= Gregory of Caergwent =

British monk and historian

Gregory of Caergwent (or Caerwent) or Winchester (modern Welsh: Caerwynt) (fl. 1270) was a British monk and historian. Gregory entered Gloucester Abbey, according to his own account, on 29 October 1237, and is stated to have lived there for sixty years. He wrote the annals of his monastery from the year 682 to 1290, a work which has only survived in an epitome made by Lawrence Nowell. It consists almost entirely of obituaries and of notices relating to events which concerned his own monastery or the town of Gloucester; but in the early part it includes matter which is not contained in the Historia S. Petri Gloucestriæ, printed in the Rolls Series. His compilation is thought to have been a source for Walter Froucester's later revision of the Gloucester chronicle.

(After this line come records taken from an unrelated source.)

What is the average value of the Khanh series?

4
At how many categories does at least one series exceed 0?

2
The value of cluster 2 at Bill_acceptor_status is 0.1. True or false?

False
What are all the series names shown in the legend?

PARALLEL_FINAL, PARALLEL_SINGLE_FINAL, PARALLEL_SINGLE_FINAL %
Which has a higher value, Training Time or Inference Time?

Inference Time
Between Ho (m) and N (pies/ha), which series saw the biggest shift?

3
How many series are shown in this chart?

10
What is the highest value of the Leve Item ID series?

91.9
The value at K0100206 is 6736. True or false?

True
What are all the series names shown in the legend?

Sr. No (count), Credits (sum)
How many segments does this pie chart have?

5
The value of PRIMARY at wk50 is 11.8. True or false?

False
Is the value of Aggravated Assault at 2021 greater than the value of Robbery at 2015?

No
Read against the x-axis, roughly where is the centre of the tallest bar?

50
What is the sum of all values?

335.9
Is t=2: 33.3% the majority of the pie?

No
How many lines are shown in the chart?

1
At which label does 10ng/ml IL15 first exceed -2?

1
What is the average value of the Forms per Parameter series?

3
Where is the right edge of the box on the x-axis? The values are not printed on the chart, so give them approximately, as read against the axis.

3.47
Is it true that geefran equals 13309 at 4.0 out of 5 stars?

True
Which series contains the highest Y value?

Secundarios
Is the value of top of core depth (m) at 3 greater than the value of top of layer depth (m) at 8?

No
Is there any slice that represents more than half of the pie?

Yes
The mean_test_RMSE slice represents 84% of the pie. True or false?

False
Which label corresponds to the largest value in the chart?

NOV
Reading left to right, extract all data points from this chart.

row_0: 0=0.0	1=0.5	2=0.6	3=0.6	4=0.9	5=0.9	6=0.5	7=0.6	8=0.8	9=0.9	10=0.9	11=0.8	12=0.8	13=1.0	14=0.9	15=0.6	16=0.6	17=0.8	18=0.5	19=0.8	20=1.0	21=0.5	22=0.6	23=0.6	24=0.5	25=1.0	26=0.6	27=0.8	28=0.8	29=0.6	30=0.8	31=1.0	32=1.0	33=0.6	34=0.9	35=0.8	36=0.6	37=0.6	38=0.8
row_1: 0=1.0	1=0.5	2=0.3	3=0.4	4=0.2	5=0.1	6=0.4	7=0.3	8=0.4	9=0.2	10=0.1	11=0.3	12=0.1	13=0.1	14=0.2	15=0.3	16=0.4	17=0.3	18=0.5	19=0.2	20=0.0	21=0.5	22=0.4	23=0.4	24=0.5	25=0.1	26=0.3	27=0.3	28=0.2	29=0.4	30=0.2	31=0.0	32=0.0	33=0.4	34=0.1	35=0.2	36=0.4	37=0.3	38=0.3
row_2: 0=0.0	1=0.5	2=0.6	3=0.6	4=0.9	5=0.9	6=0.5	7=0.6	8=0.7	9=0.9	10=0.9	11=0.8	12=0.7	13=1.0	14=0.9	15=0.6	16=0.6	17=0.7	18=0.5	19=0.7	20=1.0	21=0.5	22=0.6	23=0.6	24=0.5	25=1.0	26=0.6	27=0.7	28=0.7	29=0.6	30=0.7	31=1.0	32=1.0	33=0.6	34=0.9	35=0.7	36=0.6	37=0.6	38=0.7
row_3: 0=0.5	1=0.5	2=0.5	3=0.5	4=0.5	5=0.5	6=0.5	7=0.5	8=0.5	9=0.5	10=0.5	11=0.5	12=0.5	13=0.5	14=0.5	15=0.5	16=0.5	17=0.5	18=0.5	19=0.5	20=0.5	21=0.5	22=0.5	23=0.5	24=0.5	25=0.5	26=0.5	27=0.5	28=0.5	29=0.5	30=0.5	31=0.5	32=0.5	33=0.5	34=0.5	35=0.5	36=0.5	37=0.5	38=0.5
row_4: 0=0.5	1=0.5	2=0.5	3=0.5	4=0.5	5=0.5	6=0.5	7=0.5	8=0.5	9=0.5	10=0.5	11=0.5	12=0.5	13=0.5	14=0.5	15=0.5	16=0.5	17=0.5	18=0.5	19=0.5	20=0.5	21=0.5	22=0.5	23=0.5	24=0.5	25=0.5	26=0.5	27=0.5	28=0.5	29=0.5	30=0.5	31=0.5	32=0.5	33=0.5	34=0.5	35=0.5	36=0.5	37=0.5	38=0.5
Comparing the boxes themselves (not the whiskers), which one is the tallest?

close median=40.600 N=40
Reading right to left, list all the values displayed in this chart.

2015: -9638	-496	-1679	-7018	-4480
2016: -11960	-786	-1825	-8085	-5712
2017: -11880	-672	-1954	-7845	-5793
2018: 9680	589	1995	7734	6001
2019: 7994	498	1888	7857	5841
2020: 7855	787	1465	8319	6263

A Gregory of Karewent was dean of the arches in 1279; for the same year the livings of Tetbury, Gloucestershire, and Blockley, Worcestershire, are mentioned as vacant through the death of Gregory de Kerewent. A Philip de Kayrwent was prior of Gloucester in 1284, and Richard de Kayrwent was infirmarer in 1275 and 1284. Gregory has also been supposed to be the author of the Metrical Life of St. Hugh of Lincoln; but this is scarcely probable, since that poem appears to have been written before 1235. The Laudian MS., however, seems to contain a later edition, and ascribes the poem to a Gregory who had dedicated it to a bishop of Winchester, and it is therefore possible that the writer may have been the reviser of the older poem.